Oil and natural gas daily review (January 15, 2014)

January 15, 2014, Wednesday, 06:12 GMT | 01:12 EST | 10:42 IST | 13:12 SGT
Contributed by Angel Broking

Crude Oil
Nymex crude oil prices increased around 0.9 percent yesterday on the back of more than expected decline in API crude oil inventories. Further, expectations of rise in demand for the fuel after favorable retail sales data from the US supported an upside in the prices.
However, sharp upside in the prices was restricted due to restart of production from Sharara in Libya after protestors agreed to postpone their action for two weeks. Additionally, strength in the DX prevented upside movement in the prices. Crude oil prices touched an intra-day high of $92.88/bbl and closed at $92.64/bbl in yesterday’s trading session.
On the domestic bourses, prices gained by 0.8 percent and closed at Rs.5701/bbl after touching an intra-day high of Rs.5714/bbl on Tuesday. Rupee appreciation capped sharp gains in prices on the MCX.
API Inventories Data
As per the American Petroleum Institute (API) report last night, US crude oil inventories declined more than expected by 4.1 million barrels to 350.40 million barrels for the week ending on 10th January 2014. Gasoline inventories rose by 5.4 million barrels to 233.78 million barrels and whereas distillate inventories declined by 1.7 million barrels to 120.50 million barrels for the same week.
EIA Inventories Forecast
The US Energy Department (EIA) is scheduled to release its weekly inventories report today at 9:00pm IST and US crude oil inventories is expected to fall by 0.6 million barrels for the week ending on 10th January 2013. Gasoline stocks are expected to gain by 2.5 million barrels whereas distillate inventories are expected to surge by 1.5 million barrels for the same period.

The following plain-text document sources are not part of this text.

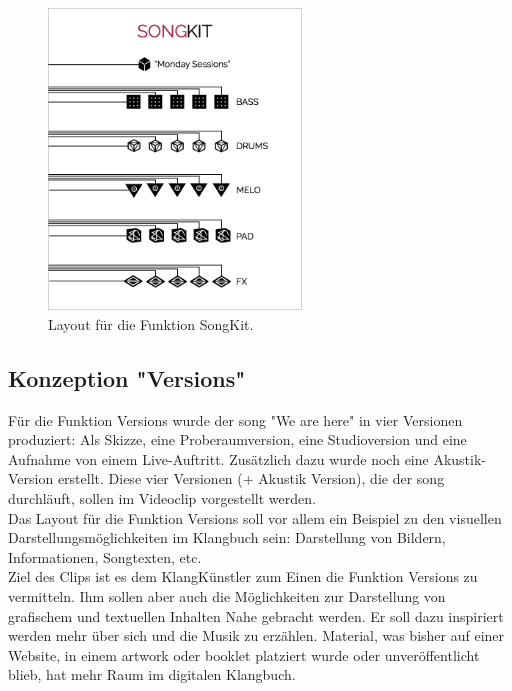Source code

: \begin{figure}[H]
\centering
\includegraphics[width=0.6\textwidth]{grafiken/songkit.png}
\caption{Layout für die Funktion SongKit.}
\end{figure}

\vspace{0.5cm}




\subsection{Konzeption "Versions"}
Für die Funktion Versions wurde der \gls{song} "We are here" in vier Versionen produziert: Als Skizze, eine Proberaumversion, eine Studioversion und eine Aufnahme von einem Live-Auftritt. Zusätzlich dazu wurde noch eine Akustik-Version erstellt. Diese vier Versionen (+ Akustik Version), die der \gls{song} durchläuft, sollen im Videoclip vorgestellt werden.\\ 

Das Layout für die Funktion Versions soll vor allem ein Beispiel zu den visuellen Darstellungsmöglichkeiten im Klangbuch sein: Darstellung von Bildern, Informationen, Songtexten, etc.\\

Ziel des Clips ist es dem KlangKünstler zum Einen die Funktion Versions zu vermitteln. Ihm sollen aber auch die Möglichkeiten zur Darstellung von grafischem und textuellen Inhalten Nahe gebracht werden. Er soll dazu inspiriert werden mehr über sich und die Musik zu erzählen. Material, was bisher auf einer Website, in einem \gls{artwork} oder \gls{booklet} platziert wurde oder unveröffentlicht blieb, hat mehr Raum im digitalen Klangbuch.\\


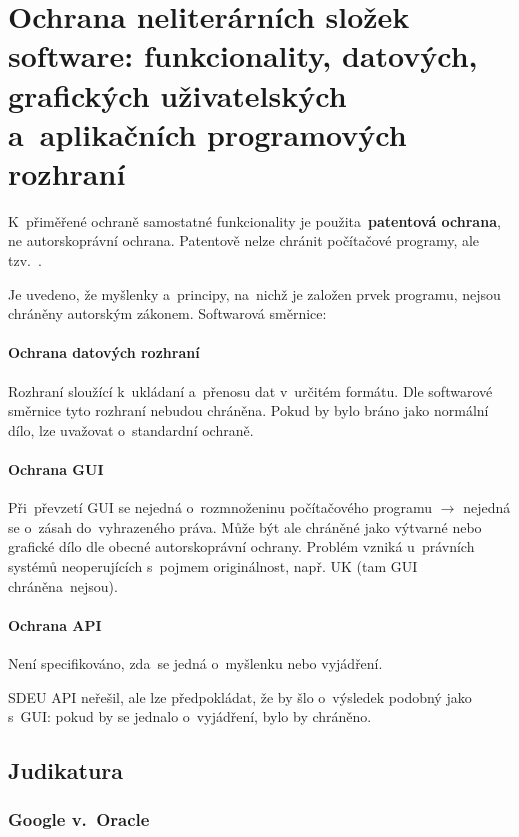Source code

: \clearpage
\section{Ochrana neliterárních složek software: funkcionality, datových, grafických uživatelských a~aplikačních programových rozhraní}

K~přiměřené ochraně samostatné funkcionality je použita~\textbf{patentová ochrana}, ne autorskoprávní ochrana. Patentově nelze chránit počítačové programy, ale tzv.~.

Je uvedeno, že myšlenky a~principy, na~nichž je založen prvek programu, nejsou chráněny autorským zákonem. Softwarová směrnice: \emph{}

\paragraph{Ochrana datových rozhraní} Rozhraní sloužící k~ukládaní a~přenosu dat v~určitém formátu. Dle softwarové směrnice tyto rozhraní nebudou chráněna. Pokud by bylo bráno jako normální dílo, lze uvažovat o~standardní ochraně.

\paragraph{Ochrana GUI} Při~převzetí GUI se nejedná o~rozmnoženinu počítačového programu $\rightarrow$ nejedná se o~zásah do~vyhrazeného práva. Může být ale chráněné jako výtvarné nebo grafické dílo dle obecné autorskoprávní ochrany. Problém vzniká u~právních systémů neoperujících s~pojmem originálnost, např. UK (tam GUI chráněna~nejsou).

\paragraph{Ochrana API} Není specifikováno, zda~se jedná o~myšlenku nebo vyjádření.

SDEU API neřešil, ale lze předpokládat, že by šlo o~výsledek podobný jako s~GUI: pokud by se jednalo o~vyjádření, bylo by chráněno.

\subsection{Judikatura}

\subsubsection{Google v.~Oracle}


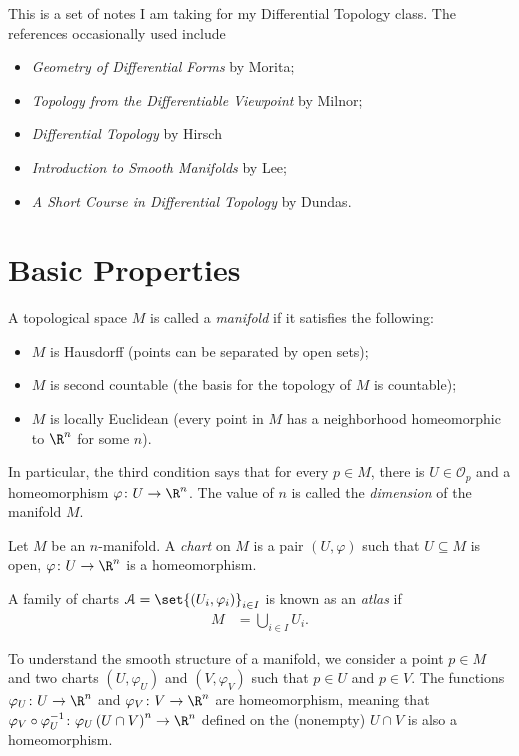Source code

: \documentclass[10pt]{mypackage}
\begin{document}
\RaggedRight
This is a set of notes I am taking for my Differential Topology class. The references occasionally used include
\begin{itemize}
  \item \textit{Geometry of Differential Forms} by Morita;
  \item \textit{Topology from the Differentiable Viewpoint} by Milnor;
  \item \textit{Differential Topology} by Hirsch
  \item \textit{Introduction to Smooth Manifolds} by Lee;
  \item \textit{A Short Course in Differential Topology} by Dundas.
\end{itemize}
\tableofcontents
\section{Basic Properties}%
\begin{definition}
  A topological space $M$ is called a \textit{manifold} if it satisfies the following:
  \begin{itemize}
    \item $M$ is Hausdorff (points can be separated by open sets);
    \item $M$ is second countable (the basis for the topology of $M$ is countable);
    \item $M$ is locally Euclidean (every point in $M$ has a neighborhood homeomorphic to $\R^n$ for some $n$).
  \end{itemize}
  In particular, the third condition says that for every $p\in M$, there is $U\in \mathcal{O}_p$ and a homeomorphism $\varphi\colon U\rightarrow \R^n$. The value of $n$ is called the \textit{dimension} of the manifold $M$.
\end{definition}
\begin{definition}
  Let $M$ be an $n$-manifold. A \textit{chart} on $M$ is a pair $\left( U,\varphi \right)$ such that $U\subseteq M$ is open, $\varphi\colon U\rightarrow \R^n$ is a homeomorphism.\newline

  A family of charts $\mathcal{A} = \set{\left( U_i,\varphi_i \right)}_{i\in I}$ is known as an \textit{atlas} if
  \begin{align*}
    M &= \bigcup_{i\in I} U_i.
  \end{align*}
\end{definition}
To understand the smooth structure of a manifold, we consider a point $p\in M$ and two charts $\left( U,\varphi_U \right)$ and $\left( V,\varphi_V \right)$ such that $p\in U$ and $p\in V$. The functions $\varphi_U\colon U\rightarrow \R^n$ and $\varphi_V\colon V\rightarrow \R^n$ are homeomorphism, meaning that $\varphi_V\circ\varphi_U^{-1}\colon \varphi_{U}\left( U\cap V \right)^n\rightarrow \R^n$ defined on the (nonempty) $U\cap V$ is also a homeomorphism.\newline
\end{document}
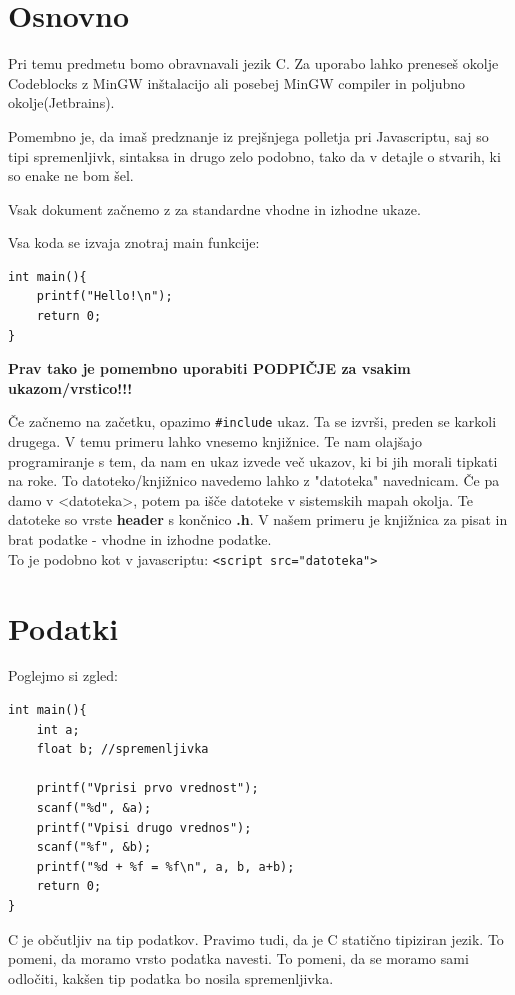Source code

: \documentclass[a4paper, 12pt]{article}
\begin{document}
\section{Osnovno}

Pri temu predmetu bomo obravnavali jezik C. Za uporabo lahko preneseš okolje Codeblocks z MinGW inštalacijo ali posebej MinGW compiler in poljubno okolje(Jetbrains).\

Pomembno je, da imaš predznanje iz prejšnjega polletja pri Javascriptu, saj so tipi spremenljivk, sintaksa in drugo zelo podobno, tako da v detajle o stvarih, ki so enake ne bom šel.

Vsak dokument začnemo z  za standardne vhodne in izhodne ukaze.

Vsa koda se izvaja znotraj main funkcije:

\begin{lstlisting}
int main(){
    printf("Hello!\n");
    return 0;
}
\end{lstlisting}

\textbf{Prav tako je pomembno uporabiti PODPIČJE za vsakim ukazom/vrstico!!!}

Če začnemo na začetku, opazimo \texttt{\#include} ukaz. Ta se izvrši, preden se karkoli drugega. V temu primeru lahko vnesemo knjižnice. Te nam olajšajo programiranje s tem, da nam en ukaz izvede več ukazov, ki bi jih morali tipkati na roke. To datoteko/knjižnico navedemo lahko z "datoteka" navednicam. Če pa damo v <datoteka>, potem pa išče datoteke v sistemskih mapah okolja. Te datoteke so vrste \textbf{header} s končnico \textbf{.h}. V našem primeru je knjižnica za pisat in brat podatke - vhodne in izhodne podatke.\\
To je podobno kot v javascriptu:  \lstinline|<script src="datoteka">|\ 
\section{Podatki}
Poglejmo si zgled:
\begin{lstlisting}[caption = Branje in pisanje podatkov]
int main(){
	int a;
	float b; //spremenljivka

	printf("Vprisi prvo vrednost");
	scanf("%d", &a);
	printf("Vpisi drugo vrednos");
	scanf("%f", &b);
	printf("%d + %f = %f\n", a, b, a+b);
	return 0;
}
\end{lstlisting}

C je občutljiv na tip podatkov. Pravimo tudi, da je C statično tipiziran jezik. To pomeni, da moramo vrsto podatka navesti. 
To pomeni, da se moramo sami odločiti, kakšen tip podatka bo nosila spremenljivka.
\end{document}
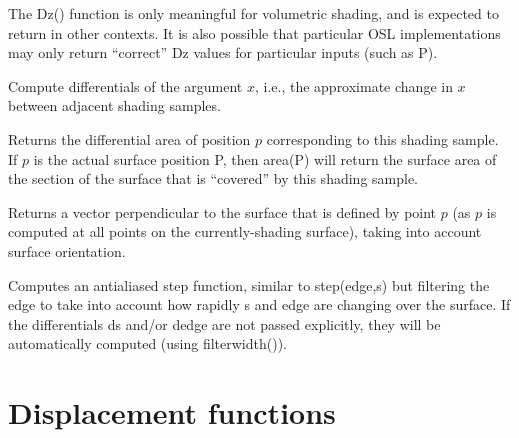 \documentclass[11pt,letterpaper]{book}
\def\P{{\cf P}\xspace}
\begin{document}
The {\cf Dz()} function is only meaningful for volumetric shading, and
is expected to return {} in other contexts.  It is also possible
that particular OSL implementations may only return ``correct'' {\cf Dz}
values for particular inputs (such as \P).
\apiend

Compute differentials of the argument $x$, i.e., the approximate change
in $x$ between adjacent shading samples.
\apiend


Returns the differential area of position $p$ corresponding to this
shading sample.  If $p$ is the actual surface position \P, then 
{\ce area(P)} will return the surface area of the section of the
surface that is ``covered'' by this shading sample.
\apiend

Returns a vector perpendicular to the surface that is defined by point
$p$ (as $p$ is computed at all points on the currently-shading surface),
taking into account surface orientation.
\apiend

Computes an antialiased step function, similar to {\cf step(edge,s)} but
filtering the edge to take into account how rapidly {\cf s} and {\cf edge}
are changing over the surface.  If the differentials {\cf ds} and/or
{\cf dedge} are not passed explicitly, they will be automatically 
computed (using {\cf filterwidth()}).
\apiend


\section{Displacement functions}
\label{sec:stdlib:displace}

\end{document}
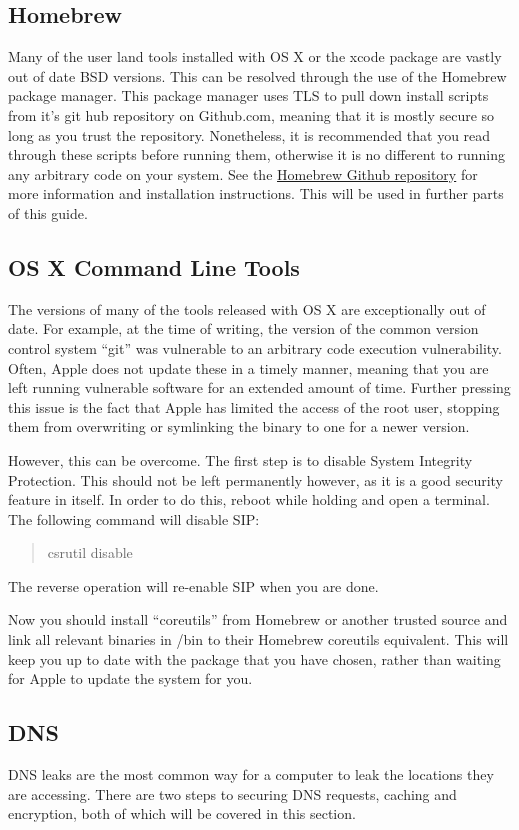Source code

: \documentclass[a4paper,11pt]{report}
\begin{document}
			\subsection{Homebrew}
				Many of the user land tools installed with OS X or the xcode package are vastly out of date BSD versions. 
				This can be resolved through the use of the Homebrew package manager. 
				This package manager uses TLS to pull down install scripts from it's git hub repository on Github.com, meaning that it is mostly secure so long as you trust the repository. 
				Nonetheless, it is recommended that you read through these scripts before running them, otherwise it is no different to running any arbitrary code on your system. 
				See the \href{https://github.com/Homebrew/homebrew}{Homebrew Github repository} for more information and installation instructions. 
				This will be used in further parts of this guide.
			\subsection{OS X Command Line Tools}
				The versions of many of the tools released with OS X are exceptionally out of date. 
				For example, at the time of writing, the version of the common version control system ``git'' was vulnerable to an arbitrary code execution vulnerability. 
				Often, Apple does not update these in a timely manner, meaning that you are left running vulnerable software for an extended amount of time. 
				Further pressing this issue is the fact that Apple has limited the access of the root user, stopping them from overwriting or symlinking the binary to one for a newer version. 

				However, this can be overcome.
				The first step is to disable System Integrity Protection. This should not be left permanently however, as it is a good security feature in itself. 
				In order to do this, reboot while holding  and open a terminal. The following command will disable SIP:
				\begin{quote}
					csrutil disable
				\end{quote}
				The reverse operation will re-enable SIP when you are done. 

				Now you should install ``coreutils'' from Homebrew or another trusted source and link all relevant binaries in /bin to their Homebrew coreutils equivalent. 
				This will keep you up to date with the package that you have chosen, rather than waiting for Apple to update the system for you. 
			\subsection{DNS}
				DNS leaks are the most common way for a computer to leak the locations they are accessing. 
				There are two steps to securing DNS requests, caching and encryption, both of which will be covered in this section. 
\end{document}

From the intra-day perspective, we expect crude oil prices to trade on a mixed note on the back of forecast for decline in US crude oil inventories will support an upside in the prices. Further, fall in API crude oil inventories in yesterday’s trade, favorable economic data from the US showing signs of economic growth along with upbeat market sentiments after World Bank raised the global growth outlook will act as a positive factor. While on the other hand, restart of oil production in Libya after protestors agreeing to delay their action will exert downside pressure on the prices. Additionally, strength in the DX will act as a negative factor. In the Indian markets, Rupee appreciation will continue with downside movement in the prices.